If you want to support our work reporting news the WaPo will report as news in two months, please donate!
In the department of news that got reported here two months ago, the WaPo is reporting on FISC’s approval to let the government search through incidentally collected information. Its news hook is that the 2011 move reversed an earlier 2008 ban that the government had asked for.
The court in 2008 imposed a wholesale ban on such searches at the government’s request, said Alex Joel, civil liberties protection officer at the Office of the Director of National Intelligence (ODNI). The government included this restriction “to remain consistent with NSA policies and procedures that NSA applied to other authorized collection activities,” he said.
But in 2011, to more rapidly and effectively identify relevant foreign intelligence communications, “we did ask the court” to lift the ban, ODNI general counsel Robert S. Litt said in an interview. “We wanted to be able to do it,” he said, referring to the searching of Americans’ communications without a warrant.
It may well be that the NSA was prohibited from searching on incidentally collected information, but not all parts of the government were.
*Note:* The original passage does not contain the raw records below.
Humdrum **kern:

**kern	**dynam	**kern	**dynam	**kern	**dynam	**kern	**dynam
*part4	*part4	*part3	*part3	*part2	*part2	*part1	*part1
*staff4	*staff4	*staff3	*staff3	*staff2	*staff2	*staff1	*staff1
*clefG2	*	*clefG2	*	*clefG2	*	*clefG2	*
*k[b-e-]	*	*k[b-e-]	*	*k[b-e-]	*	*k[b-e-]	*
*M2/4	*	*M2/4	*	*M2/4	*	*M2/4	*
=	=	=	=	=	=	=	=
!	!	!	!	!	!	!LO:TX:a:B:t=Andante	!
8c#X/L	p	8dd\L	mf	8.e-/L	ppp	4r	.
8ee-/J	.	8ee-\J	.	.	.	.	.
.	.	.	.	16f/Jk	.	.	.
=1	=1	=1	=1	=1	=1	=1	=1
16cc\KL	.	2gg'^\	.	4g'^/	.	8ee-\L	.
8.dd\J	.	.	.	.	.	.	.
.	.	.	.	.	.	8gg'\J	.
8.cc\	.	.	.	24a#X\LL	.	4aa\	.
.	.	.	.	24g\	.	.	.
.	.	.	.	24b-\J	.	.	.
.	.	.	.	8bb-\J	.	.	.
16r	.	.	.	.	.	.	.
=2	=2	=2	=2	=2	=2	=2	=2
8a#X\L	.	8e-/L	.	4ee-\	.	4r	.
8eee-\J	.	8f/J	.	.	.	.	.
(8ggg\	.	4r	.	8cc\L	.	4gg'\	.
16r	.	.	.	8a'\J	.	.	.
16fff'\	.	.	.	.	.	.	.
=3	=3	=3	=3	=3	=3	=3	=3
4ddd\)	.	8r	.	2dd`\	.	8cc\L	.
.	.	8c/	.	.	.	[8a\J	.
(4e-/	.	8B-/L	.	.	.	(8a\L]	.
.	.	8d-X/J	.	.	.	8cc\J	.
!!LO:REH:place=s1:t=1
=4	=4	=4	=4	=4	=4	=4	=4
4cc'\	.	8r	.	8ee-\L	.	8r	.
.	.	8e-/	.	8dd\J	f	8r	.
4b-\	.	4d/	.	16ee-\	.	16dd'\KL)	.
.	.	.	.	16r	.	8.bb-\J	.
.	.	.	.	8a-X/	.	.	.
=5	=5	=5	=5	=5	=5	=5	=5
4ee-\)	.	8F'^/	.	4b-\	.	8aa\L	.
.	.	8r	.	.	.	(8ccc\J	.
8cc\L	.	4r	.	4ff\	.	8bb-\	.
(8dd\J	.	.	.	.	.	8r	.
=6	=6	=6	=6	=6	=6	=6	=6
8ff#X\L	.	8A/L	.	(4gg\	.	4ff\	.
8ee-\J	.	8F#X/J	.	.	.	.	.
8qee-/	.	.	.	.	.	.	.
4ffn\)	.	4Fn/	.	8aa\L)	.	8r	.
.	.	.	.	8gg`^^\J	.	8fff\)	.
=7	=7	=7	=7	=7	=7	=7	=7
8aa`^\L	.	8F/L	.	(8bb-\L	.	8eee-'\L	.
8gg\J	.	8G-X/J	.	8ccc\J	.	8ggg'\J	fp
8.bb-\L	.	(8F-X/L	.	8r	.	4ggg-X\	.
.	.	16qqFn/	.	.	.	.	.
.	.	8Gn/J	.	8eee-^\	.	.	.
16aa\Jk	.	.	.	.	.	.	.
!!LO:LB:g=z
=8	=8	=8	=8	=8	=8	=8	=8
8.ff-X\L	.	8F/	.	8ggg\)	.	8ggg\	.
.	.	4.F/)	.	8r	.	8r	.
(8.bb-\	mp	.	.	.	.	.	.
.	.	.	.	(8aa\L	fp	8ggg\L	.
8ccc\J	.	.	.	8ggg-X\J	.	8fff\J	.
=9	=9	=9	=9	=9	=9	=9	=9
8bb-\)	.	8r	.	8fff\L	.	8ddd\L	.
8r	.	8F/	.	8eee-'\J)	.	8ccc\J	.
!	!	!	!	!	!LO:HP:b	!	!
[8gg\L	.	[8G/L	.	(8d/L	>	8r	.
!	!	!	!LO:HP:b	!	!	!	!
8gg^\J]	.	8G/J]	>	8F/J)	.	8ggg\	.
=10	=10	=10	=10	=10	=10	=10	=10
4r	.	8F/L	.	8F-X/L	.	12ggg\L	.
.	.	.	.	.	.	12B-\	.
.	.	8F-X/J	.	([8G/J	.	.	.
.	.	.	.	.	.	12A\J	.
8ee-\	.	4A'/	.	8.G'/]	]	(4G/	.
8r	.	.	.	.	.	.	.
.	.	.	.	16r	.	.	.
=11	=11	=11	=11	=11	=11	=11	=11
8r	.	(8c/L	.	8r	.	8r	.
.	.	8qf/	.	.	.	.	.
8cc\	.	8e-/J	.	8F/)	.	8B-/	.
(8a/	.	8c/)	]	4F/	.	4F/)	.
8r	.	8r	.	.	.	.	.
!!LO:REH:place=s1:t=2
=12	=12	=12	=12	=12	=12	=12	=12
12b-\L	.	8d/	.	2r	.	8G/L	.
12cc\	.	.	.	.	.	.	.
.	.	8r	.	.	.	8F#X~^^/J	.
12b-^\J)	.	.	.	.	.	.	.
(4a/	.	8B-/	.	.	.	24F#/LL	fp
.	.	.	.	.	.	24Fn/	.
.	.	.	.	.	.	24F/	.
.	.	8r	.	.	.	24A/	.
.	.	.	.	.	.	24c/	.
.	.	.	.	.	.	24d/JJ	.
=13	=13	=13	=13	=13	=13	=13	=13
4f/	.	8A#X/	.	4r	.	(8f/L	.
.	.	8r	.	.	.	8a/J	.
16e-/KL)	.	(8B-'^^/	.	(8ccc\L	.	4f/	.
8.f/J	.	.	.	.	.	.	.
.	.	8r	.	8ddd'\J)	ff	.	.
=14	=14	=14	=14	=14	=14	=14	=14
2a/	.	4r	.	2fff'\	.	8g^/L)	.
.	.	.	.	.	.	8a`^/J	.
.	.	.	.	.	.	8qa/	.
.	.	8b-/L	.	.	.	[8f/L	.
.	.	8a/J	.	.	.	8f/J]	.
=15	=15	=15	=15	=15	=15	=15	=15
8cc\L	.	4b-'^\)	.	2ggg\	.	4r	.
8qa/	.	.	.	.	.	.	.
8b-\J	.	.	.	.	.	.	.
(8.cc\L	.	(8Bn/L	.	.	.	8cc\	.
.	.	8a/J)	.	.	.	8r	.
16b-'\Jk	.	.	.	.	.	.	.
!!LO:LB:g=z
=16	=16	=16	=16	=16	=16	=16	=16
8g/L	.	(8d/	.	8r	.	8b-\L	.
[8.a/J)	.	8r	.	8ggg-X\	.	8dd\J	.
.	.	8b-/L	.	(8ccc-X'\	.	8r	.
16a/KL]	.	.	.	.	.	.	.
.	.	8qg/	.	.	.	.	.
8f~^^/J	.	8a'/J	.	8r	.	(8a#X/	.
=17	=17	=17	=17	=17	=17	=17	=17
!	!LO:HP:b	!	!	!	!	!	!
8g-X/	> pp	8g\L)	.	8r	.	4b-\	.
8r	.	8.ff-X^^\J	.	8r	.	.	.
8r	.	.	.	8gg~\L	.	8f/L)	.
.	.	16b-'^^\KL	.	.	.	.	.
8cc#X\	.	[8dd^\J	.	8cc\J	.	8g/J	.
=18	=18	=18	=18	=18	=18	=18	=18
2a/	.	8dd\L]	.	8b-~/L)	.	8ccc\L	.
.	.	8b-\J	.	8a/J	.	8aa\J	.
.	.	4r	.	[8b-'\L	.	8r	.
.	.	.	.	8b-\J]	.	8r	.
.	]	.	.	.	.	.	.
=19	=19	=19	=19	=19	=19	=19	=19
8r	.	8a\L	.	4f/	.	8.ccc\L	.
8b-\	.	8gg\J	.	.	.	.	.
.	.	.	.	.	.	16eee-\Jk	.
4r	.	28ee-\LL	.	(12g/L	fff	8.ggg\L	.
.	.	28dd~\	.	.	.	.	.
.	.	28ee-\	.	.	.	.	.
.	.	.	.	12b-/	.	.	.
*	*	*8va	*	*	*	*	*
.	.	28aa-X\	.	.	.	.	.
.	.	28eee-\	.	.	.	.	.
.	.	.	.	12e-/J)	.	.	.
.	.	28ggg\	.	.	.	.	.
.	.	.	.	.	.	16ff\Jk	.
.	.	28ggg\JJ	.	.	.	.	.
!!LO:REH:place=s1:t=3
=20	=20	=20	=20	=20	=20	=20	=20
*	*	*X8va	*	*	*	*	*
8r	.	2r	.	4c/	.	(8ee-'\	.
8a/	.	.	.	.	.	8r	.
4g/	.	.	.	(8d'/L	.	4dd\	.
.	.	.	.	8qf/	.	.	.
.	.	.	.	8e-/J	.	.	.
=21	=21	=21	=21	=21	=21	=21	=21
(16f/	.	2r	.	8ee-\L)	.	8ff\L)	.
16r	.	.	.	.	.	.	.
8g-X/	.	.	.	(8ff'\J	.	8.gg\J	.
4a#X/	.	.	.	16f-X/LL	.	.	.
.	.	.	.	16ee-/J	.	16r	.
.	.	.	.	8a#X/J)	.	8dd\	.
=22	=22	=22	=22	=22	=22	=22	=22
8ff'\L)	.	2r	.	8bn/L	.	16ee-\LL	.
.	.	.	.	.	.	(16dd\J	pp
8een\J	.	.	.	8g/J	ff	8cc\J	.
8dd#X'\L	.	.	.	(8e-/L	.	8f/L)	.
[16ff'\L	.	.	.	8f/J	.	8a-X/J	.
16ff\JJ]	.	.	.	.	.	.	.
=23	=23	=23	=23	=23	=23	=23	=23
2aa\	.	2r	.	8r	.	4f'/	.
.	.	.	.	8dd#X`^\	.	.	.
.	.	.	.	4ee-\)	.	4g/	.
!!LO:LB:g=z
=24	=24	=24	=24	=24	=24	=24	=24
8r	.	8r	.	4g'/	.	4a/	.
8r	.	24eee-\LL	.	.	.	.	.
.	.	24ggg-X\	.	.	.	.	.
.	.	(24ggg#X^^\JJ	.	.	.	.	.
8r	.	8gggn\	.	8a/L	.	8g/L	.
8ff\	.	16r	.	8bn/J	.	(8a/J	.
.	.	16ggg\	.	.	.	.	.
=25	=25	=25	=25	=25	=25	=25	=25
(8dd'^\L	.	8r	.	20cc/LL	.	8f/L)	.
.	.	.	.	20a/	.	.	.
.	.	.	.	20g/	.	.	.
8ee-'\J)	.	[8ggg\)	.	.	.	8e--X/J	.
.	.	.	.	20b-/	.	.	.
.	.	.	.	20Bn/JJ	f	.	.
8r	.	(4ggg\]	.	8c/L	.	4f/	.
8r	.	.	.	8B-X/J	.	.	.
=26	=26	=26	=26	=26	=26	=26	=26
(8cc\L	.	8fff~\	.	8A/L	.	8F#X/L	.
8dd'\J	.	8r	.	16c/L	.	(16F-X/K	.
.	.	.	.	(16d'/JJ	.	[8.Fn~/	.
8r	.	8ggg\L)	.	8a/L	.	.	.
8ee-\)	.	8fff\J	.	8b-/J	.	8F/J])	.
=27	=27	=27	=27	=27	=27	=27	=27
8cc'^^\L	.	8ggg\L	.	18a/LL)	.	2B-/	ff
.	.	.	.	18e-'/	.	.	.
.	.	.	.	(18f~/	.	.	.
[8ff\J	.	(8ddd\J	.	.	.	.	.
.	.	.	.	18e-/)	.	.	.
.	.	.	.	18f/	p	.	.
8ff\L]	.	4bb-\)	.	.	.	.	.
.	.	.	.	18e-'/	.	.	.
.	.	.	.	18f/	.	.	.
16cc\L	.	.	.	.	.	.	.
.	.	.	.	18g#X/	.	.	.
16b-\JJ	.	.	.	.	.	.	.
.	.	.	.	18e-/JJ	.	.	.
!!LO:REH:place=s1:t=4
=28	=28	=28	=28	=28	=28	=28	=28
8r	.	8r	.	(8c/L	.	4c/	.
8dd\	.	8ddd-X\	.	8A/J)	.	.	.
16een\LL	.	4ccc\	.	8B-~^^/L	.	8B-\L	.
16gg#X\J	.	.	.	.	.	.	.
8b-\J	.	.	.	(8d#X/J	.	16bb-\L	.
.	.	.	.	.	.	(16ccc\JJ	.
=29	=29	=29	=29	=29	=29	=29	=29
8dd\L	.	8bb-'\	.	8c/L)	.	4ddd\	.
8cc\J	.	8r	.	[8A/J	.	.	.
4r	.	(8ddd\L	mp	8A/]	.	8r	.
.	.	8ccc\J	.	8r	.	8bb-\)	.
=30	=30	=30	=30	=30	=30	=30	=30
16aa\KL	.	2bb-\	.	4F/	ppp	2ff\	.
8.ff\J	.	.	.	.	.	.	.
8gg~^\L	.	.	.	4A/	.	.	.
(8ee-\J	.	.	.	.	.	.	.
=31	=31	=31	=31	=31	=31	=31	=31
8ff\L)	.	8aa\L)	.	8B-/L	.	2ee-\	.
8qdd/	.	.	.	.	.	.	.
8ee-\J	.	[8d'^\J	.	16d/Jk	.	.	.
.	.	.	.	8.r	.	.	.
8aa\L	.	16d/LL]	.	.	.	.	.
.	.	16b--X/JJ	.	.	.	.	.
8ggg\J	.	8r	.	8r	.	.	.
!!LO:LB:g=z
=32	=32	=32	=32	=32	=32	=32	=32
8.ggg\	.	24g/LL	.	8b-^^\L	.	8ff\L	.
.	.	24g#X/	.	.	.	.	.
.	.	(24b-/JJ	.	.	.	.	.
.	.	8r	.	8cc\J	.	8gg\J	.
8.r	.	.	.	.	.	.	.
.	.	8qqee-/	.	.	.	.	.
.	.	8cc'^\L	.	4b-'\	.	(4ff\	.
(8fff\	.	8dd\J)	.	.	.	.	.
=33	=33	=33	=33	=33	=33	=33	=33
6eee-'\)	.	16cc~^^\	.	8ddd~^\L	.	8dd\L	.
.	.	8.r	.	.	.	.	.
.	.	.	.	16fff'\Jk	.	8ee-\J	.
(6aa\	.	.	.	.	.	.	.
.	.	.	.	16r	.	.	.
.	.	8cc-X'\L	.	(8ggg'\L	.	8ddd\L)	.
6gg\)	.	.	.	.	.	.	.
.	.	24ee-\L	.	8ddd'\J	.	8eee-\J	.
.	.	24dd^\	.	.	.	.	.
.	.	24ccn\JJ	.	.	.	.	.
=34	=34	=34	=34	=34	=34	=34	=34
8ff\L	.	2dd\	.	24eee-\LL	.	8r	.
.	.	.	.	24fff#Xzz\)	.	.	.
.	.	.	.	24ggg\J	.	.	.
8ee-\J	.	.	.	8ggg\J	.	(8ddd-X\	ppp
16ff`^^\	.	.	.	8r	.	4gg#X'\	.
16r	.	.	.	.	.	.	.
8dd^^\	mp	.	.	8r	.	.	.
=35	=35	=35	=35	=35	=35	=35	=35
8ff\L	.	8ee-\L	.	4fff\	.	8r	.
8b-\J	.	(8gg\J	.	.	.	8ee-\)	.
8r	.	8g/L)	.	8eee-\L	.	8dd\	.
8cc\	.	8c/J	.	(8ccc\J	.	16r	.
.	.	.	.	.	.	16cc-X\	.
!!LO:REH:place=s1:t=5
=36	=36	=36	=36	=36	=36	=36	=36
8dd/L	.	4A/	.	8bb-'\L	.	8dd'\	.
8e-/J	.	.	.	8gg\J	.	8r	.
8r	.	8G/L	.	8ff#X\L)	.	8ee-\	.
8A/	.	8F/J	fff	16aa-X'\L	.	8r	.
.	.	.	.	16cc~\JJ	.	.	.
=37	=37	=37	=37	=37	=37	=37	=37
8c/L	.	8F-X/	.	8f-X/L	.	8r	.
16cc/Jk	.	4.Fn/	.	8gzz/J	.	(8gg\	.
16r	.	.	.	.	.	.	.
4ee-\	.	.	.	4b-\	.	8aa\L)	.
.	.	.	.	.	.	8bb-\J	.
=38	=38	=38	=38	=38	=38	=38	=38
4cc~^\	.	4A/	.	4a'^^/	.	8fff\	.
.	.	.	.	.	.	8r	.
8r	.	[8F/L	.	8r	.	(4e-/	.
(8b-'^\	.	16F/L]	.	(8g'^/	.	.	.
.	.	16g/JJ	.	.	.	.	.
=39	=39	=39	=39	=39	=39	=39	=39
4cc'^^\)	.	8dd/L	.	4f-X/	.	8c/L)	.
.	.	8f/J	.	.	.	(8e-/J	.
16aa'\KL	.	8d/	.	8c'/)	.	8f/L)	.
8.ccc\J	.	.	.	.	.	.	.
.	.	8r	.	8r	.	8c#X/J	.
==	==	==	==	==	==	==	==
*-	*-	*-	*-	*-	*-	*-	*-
In his October 3, 2011 FISC opinion, John Bates pointed to some other minimization procedures allowing such searches to justify his approval for NSA to do so.
This relaxation of the querying rules does not alter the Court’s prior conclusion that NSA minimization procedures meet the statutory definition of minimization procedures. [2 lines redacted] contain an analogous provision allowing queries of unminimized FISA-acquired information using identifiers — including United States-person identifiers — when such queries are designed to yield foreign intelligence information. See [redacted] In granting [redacted] applications for electronic surveillance or physical search since 2008, including applications targeting United States persons and persons in the United States, the Court has found that the [redacted] meet the definition of minimization procedures at 50 U.S.C. §§ 1801 (h) and 1821(4). It follows that the substantially similar querying provision found at Section 3(b)(5) of the amended NSA minimization procedures should not be problematic in a collection that is focused on non-United States persons located outside the United States and that, in the aggregate, is less likely to result in the acquisition of nonpublic information regarding non-consenting United States persons.
We already had reason to believe other agencies do this, because when the Senate Intelligence Committee discussed it, they described the intelligence community generally wanting such searches.
Finally, on a related matter, the Committee considered whether querying information collected under Section 702 to find communications of a particular United States person should be prohibited or more robustly constrained. As already noted, the Intelligence Community is strictly prohibited from using Section 702 to target a U.S. person, which must at all times be carried out pursuant to an individualized court order based upon probable cause. With respect to analyzing the information lawfully collected under Section 702, however, the Intelligence Community provided several examples in which it might have a legitimate foreign intelligence need to conduct queries in order to analyze data already in its possession. [my emphasis]
Bates’ mention of targeting US persons strongly suggests FBI was the agency in question (though the CIA may as well). (If this practice weren’t already permitted, I would bet it got approved in the aftermath of the Nidal Hasan attack, which might explain why so many more Americans who had communicated with Anwar al-Awlaki or Samir Khan were caught in stings after that point.)
So did Ronald Litt and Alex Joel tell Ellen Nakashima this to hide a much more intrusive practice at FBI (which they also oversee)?